> **AVAILABLE RECORDS**
::::::

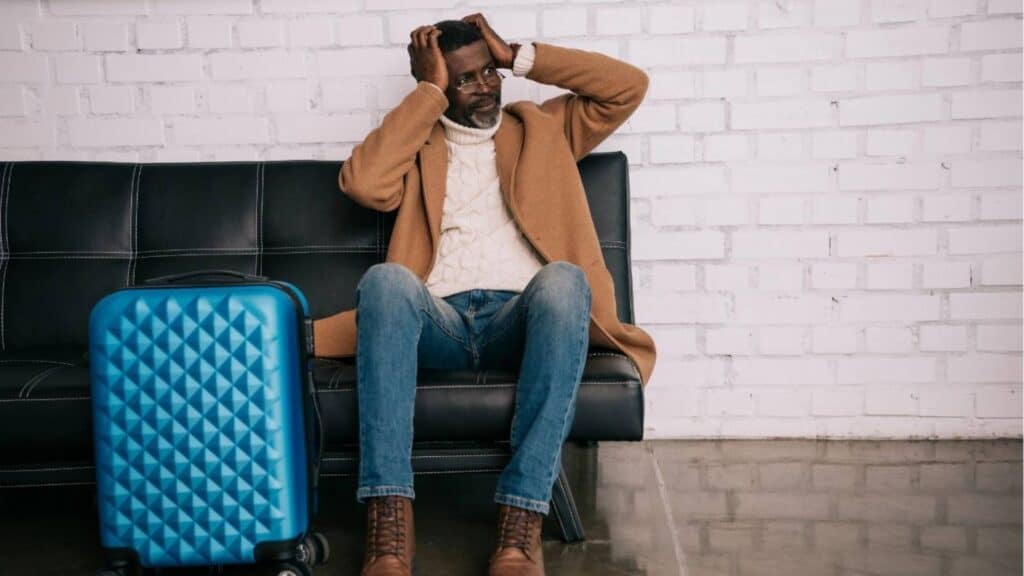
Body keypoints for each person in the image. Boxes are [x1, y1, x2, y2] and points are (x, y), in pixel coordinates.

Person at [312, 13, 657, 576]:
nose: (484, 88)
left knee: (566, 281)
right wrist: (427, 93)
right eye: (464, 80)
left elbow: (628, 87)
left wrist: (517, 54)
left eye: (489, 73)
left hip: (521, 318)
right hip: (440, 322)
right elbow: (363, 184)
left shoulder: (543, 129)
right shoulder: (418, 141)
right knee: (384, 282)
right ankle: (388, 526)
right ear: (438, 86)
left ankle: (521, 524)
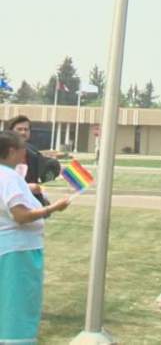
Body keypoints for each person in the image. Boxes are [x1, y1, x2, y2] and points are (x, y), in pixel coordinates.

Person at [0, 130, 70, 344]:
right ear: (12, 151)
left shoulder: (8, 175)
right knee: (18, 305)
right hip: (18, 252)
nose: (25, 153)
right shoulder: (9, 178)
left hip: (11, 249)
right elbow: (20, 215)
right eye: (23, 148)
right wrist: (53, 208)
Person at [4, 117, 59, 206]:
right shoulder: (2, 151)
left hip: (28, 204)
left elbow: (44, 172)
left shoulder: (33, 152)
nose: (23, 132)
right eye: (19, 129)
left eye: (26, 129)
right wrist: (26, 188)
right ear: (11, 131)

::::::

> **HOW TO COMPLETE THIS TASK**
The entries above, without their pictures, should be written out exactly.

> **RESULT OF THIS TASK**
Body keypoints for each person in the image. Boxes are [x1, y1, x2, y2] and points are (x, y), in pixel coordinates.

Person at [312, 13, 657, 576]:
nose: (484, 88)
left knee: (566, 281)
right wrist: (427, 93)
right eye: (464, 80)
left elbow: (628, 87)
left wrist: (517, 54)
left eye: (489, 73)
left hip: (521, 318)
right hip: (440, 322)
right elbow: (363, 184)
left shoulder: (543, 129)
right shoulder: (418, 141)
right knee: (384, 282)
right ankle: (388, 526)
right ear: (438, 86)
left ankle: (521, 524)
Body keypoints for each person in the image. Boxes are [x1, y1, x2, y2] and points are (x, y), in pixel coordinates.

Person at [0, 130, 70, 344]:
right ear: (12, 151)
left shoulder: (8, 175)
right knee: (18, 305)
right hip: (18, 252)
nose: (25, 153)
right shoulder: (9, 178)
left hip: (11, 249)
right elbow: (20, 215)
right eye: (23, 148)
right wrist: (53, 208)
Person at [4, 117, 59, 206]:
right shoulder: (2, 151)
left hip: (28, 204)
left elbow: (44, 172)
left shoulder: (33, 152)
nose: (23, 132)
right eye: (19, 129)
left eye: (26, 129)
right wrist: (26, 188)
right ear: (11, 131)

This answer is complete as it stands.